We have previously shown that BRD7 is largely restricted to the cytoplasm at the 4-cell stage of development (Cabot et al. 2017). The new data presented here suggest that the steady-state localisation of BRD7 at the 4-cell stage is cytoplasmic because the rate of CRM1-mediated nuclear export exceeds the rate of karyopherin α/β1-mediated nuclear import. This apparent shuttling of BRD7 between the nucleus and cytoplasm at this stage of development was surprising and may reflect a unique role for BRD7 during the 4-cell stage of development.

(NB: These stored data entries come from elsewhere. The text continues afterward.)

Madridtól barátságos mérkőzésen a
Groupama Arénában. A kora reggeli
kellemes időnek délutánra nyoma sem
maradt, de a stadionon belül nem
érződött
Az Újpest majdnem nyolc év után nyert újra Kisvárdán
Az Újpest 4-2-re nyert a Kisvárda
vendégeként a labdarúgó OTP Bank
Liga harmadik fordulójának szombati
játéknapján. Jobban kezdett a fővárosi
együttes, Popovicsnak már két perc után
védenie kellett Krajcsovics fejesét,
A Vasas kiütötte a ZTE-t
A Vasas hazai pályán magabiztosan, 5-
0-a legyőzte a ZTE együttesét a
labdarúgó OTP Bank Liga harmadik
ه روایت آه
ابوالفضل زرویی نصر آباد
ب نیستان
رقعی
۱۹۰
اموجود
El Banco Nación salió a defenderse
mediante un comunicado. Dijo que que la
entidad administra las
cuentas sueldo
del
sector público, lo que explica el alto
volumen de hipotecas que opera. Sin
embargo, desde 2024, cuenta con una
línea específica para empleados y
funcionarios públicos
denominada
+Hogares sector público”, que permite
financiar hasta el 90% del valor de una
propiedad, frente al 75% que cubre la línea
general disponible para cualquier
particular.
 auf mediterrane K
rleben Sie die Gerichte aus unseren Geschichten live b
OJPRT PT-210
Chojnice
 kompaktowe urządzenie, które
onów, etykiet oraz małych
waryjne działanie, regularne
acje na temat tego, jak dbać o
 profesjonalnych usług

Zygotic genome activation occurs during the 4-cell stage in the porcine embryo (Anderson et al. 1999). The shuttling of BRD7 at this stage may reflect a role that BRD7-containing SWI/SNF complexes serve in modifying chromatin structure in preparation for the global increase in transcription observed at the 4-cell stage. Previously published data have shown that CRM1-mediated nuclear export occurs before the 4-cell stage (Cabot et al. 2002). It is possible that BRD7-containing SWI/SNF complexes also serve a role in regulating the low level of transcription before the 4-cell stage. We hypothesise that BRD7 participates in chromatin remodelling events during the 4-cell stage of development that are distinct from those that occur in the GV-stage oocyte.

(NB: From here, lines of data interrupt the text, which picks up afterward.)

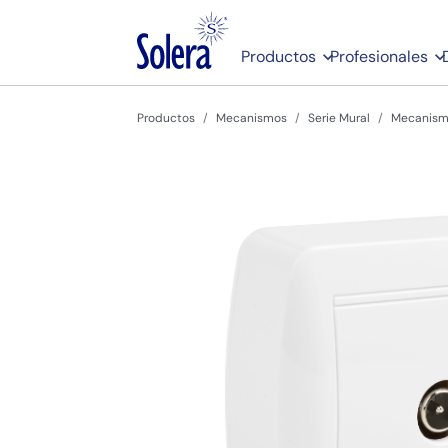
Productos
Profesionales
Productos
Mecanismos
Serie Mural
Mecanismo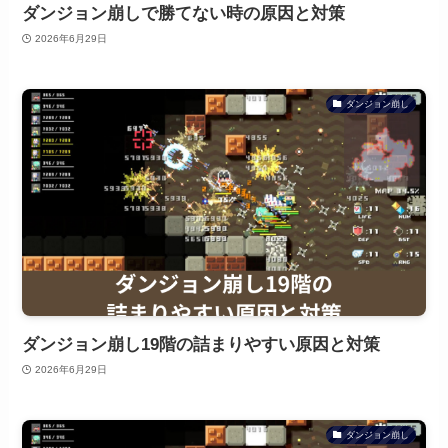
ダンジョン崩しで勝てない時の原因と対策
2026年6月29日
ダンジョン崩し
ダンジョン崩し19階の詰まりやすい原因と対策
2026年6月29日
ダンジョン崩し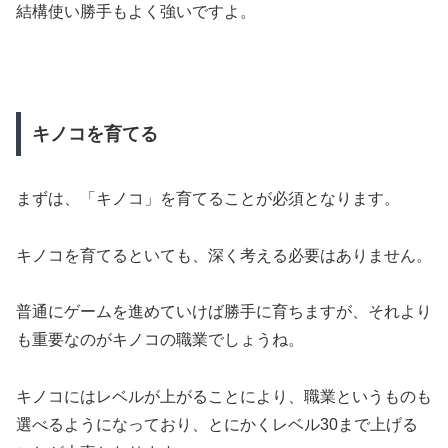
結構使い勝手もよく強いですよ。
キノコを育てる
まずは、「キノコ」を育てることが必須となります。
キノコを育てるといても、深く考える必要はありません。
普通にゲームを進めていけば勝手に育ちますが、それより
も重要なのがキノコの職業でしょうね。
キノコにはレベルが上がることにより、職業というものも
選べるようになっており、とにかくレベル30まで上げる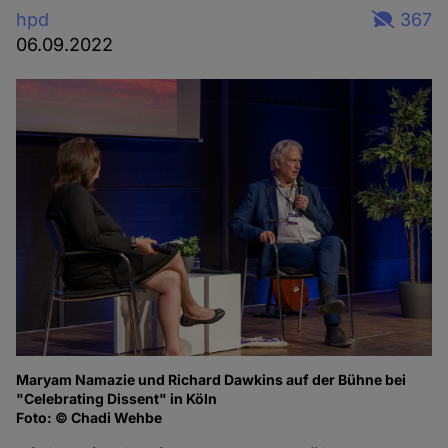
hpd
367
06.09.2022
Maryam Namazie und Richard Dawkins auf der Bühne bei
Ma
"Celebrating Dissent" in Köln
of
Foto: © Chadi Wehbe
Fo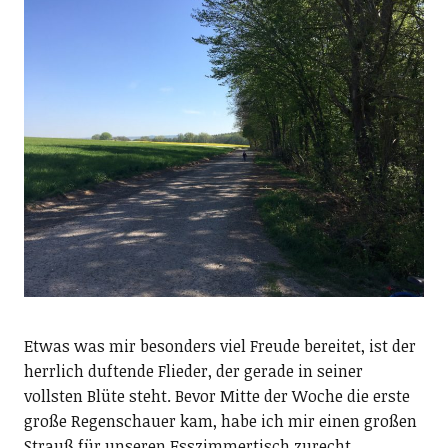
Etwas was mir besonders viel Freude bereitet, ist der
herrlich duftende Flieder, der gerade in seiner
vollsten Blüte steht. Bevor Mitte der Woche die erste
große Regenschauer kam, habe ich mir einen großen
Strauß für unseren Esszimmertisch zurecht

Porcine embryos used in the nuclear export assay we reported here were cultured in the presence of LMB for 12 h. This incubation time does not allow us to ascertain how rapidly (or frequently) a given SWI/SNF subunit transits between the nucleus and cytoplasm. There are some differences in localisation patterns between what we have reported here and what was previously published by (Cabot et al. 2017). For instance, we previous reported that BRD7 shows a cytoplasmic localisation in the majority of embryos at the 4-cell stage of development, whereas 47% of our control embryos had a cytoplasmic localisation of BRD7 and 53% revealed an even distribution between the nucleus and cytoplasm. This subtle difference is likely due to the different age of the 4-cell-stage embryos in the two studies. Four-cell-stage embryos were fixed 48 h after gamete mixing in the former study (Cabot et al. 2017); 4-cell-stage embryos in the present study were collected 48 h after gamete mixing and then incubated for 12 h before fixation. This added incubation puts embryos much closer to the onset of mitosis. It is plausible that the shuttling of BRD7 may serve a role in directing specific SWI/SNF complexes to genomic loci at discrete time points during the cell cycle or in remodelling chromatin to mediate aspects of zygotic genome activation.

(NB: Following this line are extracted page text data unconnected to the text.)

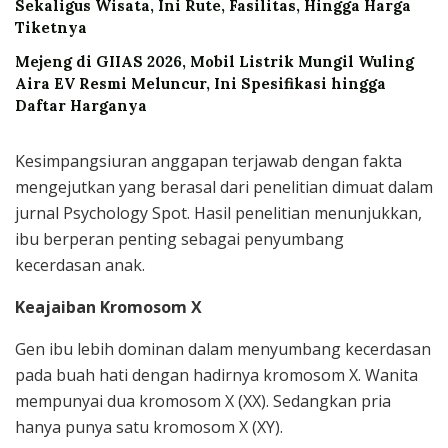
Sekaligus Wisata, Ini Rute, Fasilitas, Hingga Harga
Tiketnya
Mejeng di GIIAS 2026, Mobil Listrik Mungil Wuling
Aira EV Resmi Meluncur, Ini Spesifikasi hingga
Daftar Harganya
Kesimpangsiuran anggapan terjawab dengan fakta
mengejutkan yang berasal dari penelitian dimuat dalam
jurnal Psychology Spot. Hasil penelitian menunjukkan,
ibu berperan penting sebagai penyumbang
kecerdasan anak.
Keajaiban Kromosom X
Gen ibu lebih dominan dalam menyumbang kecerdasan
pada buah hati dengan hadirnya kromosom X. Wanita
mempunyai dua kromosom X (XX). Sedangkan pria
hanya punya satu kromosom X (XY).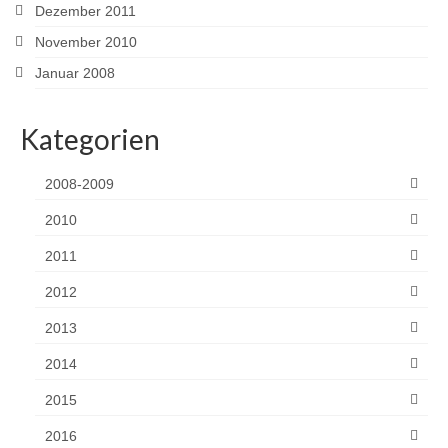
Dezember 2011
November 2010
Januar 2008
Kategorien
2008-2009
2010
2011
2012
2013
2014
2015
2016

SWI/SNF chromatin remodelling complexes are known to serve critical roles in the events of zygotic genome activation and trophectoderm formation. The findings in this work add to our understanding of how discrete SWI/SNF complex subunits are partitioned between the nucleus and cytoplasm in cleavage-stage embryos. Understanding the mechanism by which these protein subunits are partitioned within cells of the cleavage-stage embryo will help us determine the types of SWI/SNF complexes that exist at discrete time points during development. Future investigations that examine how BRD7 gains entry to the nucleus and how transcript profiles change when the intracellular localisation or the levels of BRD7 are altered will help us to determine the networks that are regulated by SWI/SNF chromatin remodelling. This new knowledge will improve our understanding of mammalian embryogenesis and provide a means to develop new and novel approaches to improve current conditions for handling embryos in vitro.

The authors declare no conflicts of interest.